Among the owners that could end up feeling the pressure are the Weill-Cornell labs at 1334 York Ave. and Taconic’s 200K SF Class-A Iron Horse Labs, both of which are expected to deliver later this year. 

Janus Properties owns multiple properties in Harlem’s nascent life sciences corridor that have signed tenants, including Volastra Therapeutics and Harlem Biospace. Its past success with two former industrial buildings partially converted into office space — the Mink Building is nearly 90% leased and the Sweets Building is almost fully leased — is giving Metzner confidence that Janus can sign deals at its other properties in the area.

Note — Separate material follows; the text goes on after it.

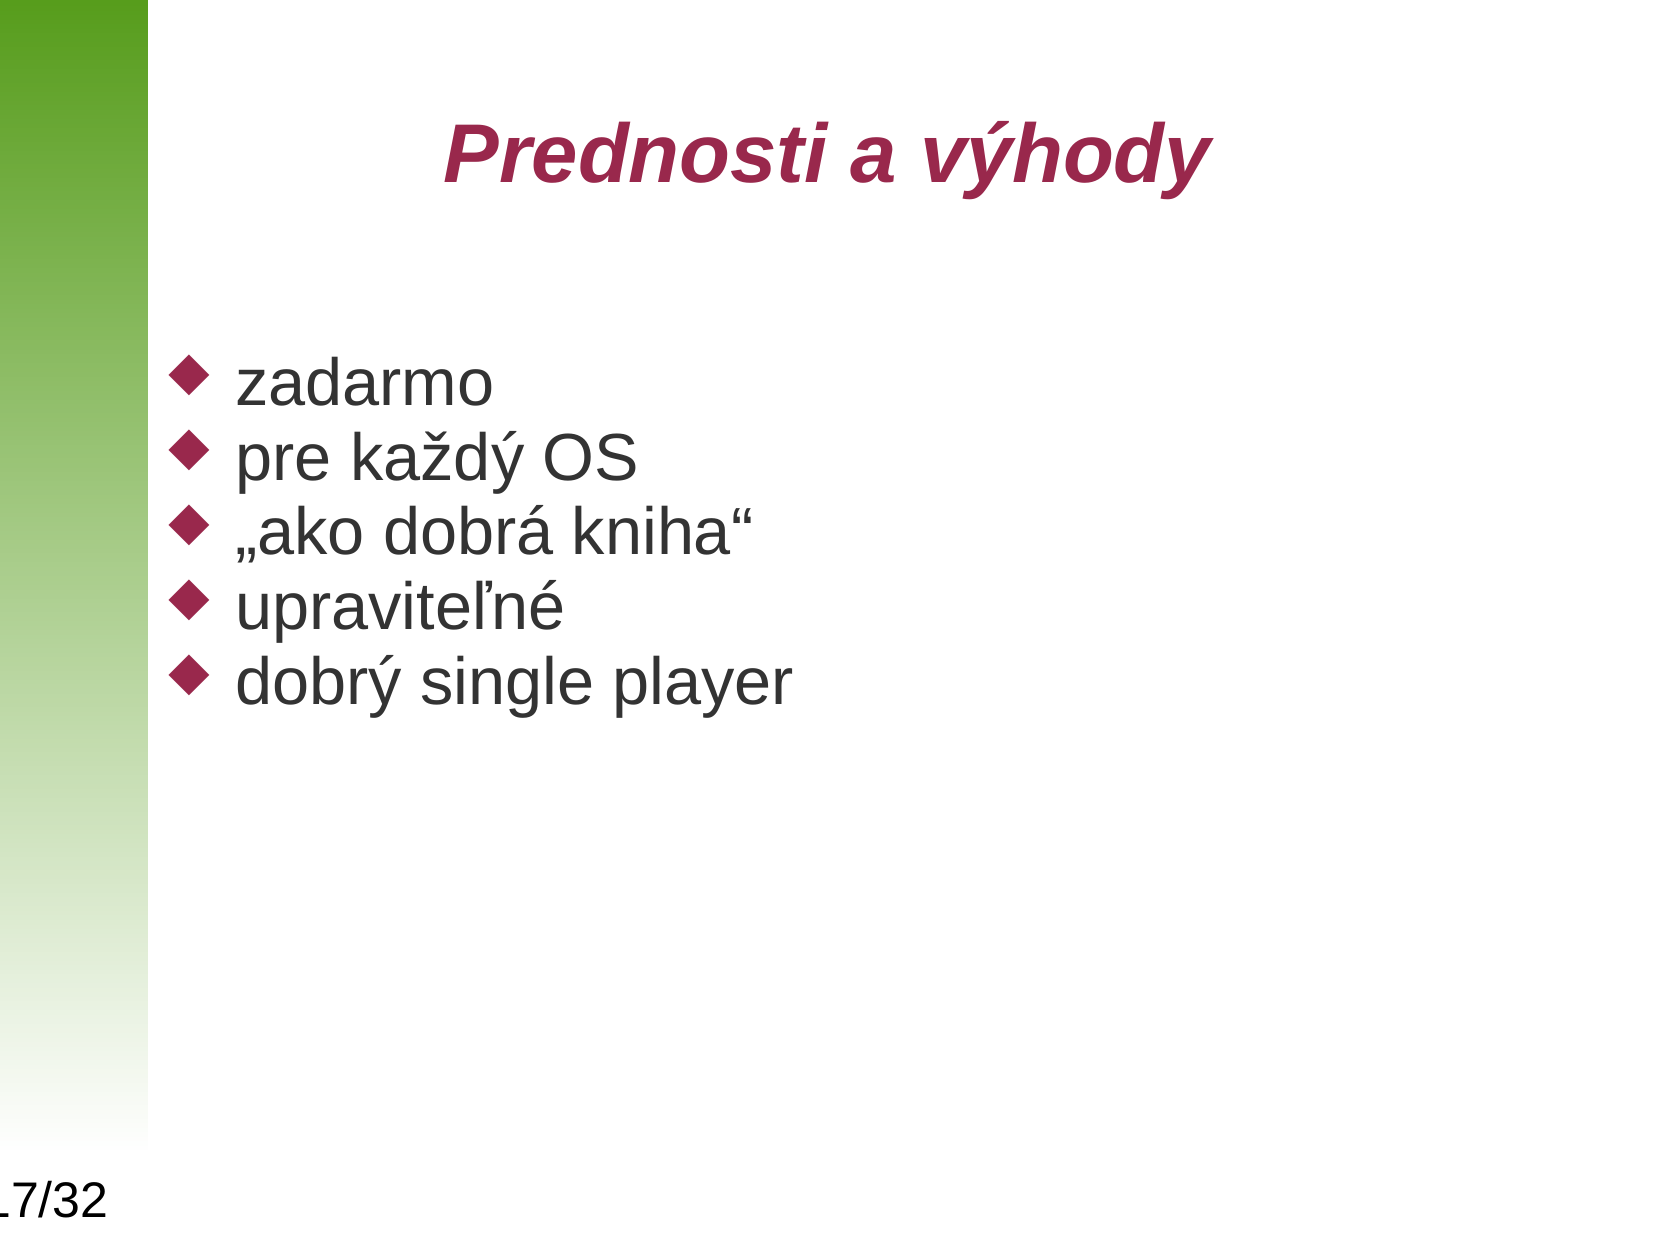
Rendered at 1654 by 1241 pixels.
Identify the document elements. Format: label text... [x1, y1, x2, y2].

title Prednosti a výhody [121, 49, 1534, 257]
list zadarmo pre každý OS „ako dobrá kniha“ upraviteľné dobrý single player [152, 344, 1534, 1127]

“We're probably talking to enough tenants actively right now to get to 75% leased,” he said of the 200K SF Malt House building, an office and cultural space in a former brewery in the West Harlem corridor. 

The firm hasn’t yet signed any leases at its recently delivered 350K SF Taystee Lab Building at 450 W. 126th St. which is also in the corridor, Metzner said.

But he believes there is enough confidence and investment in NYC’s life sciences industry that the building will fill up.

Jaram also believes that the potential offered by NYC’s market will eventually lead to success — even if it’s a while away.

“Short-term, yes, there's going to continue to be a period in which everybody's trying to figure out what the right move is,” Jaram said. “But longer term, the untapped growth is still huge.”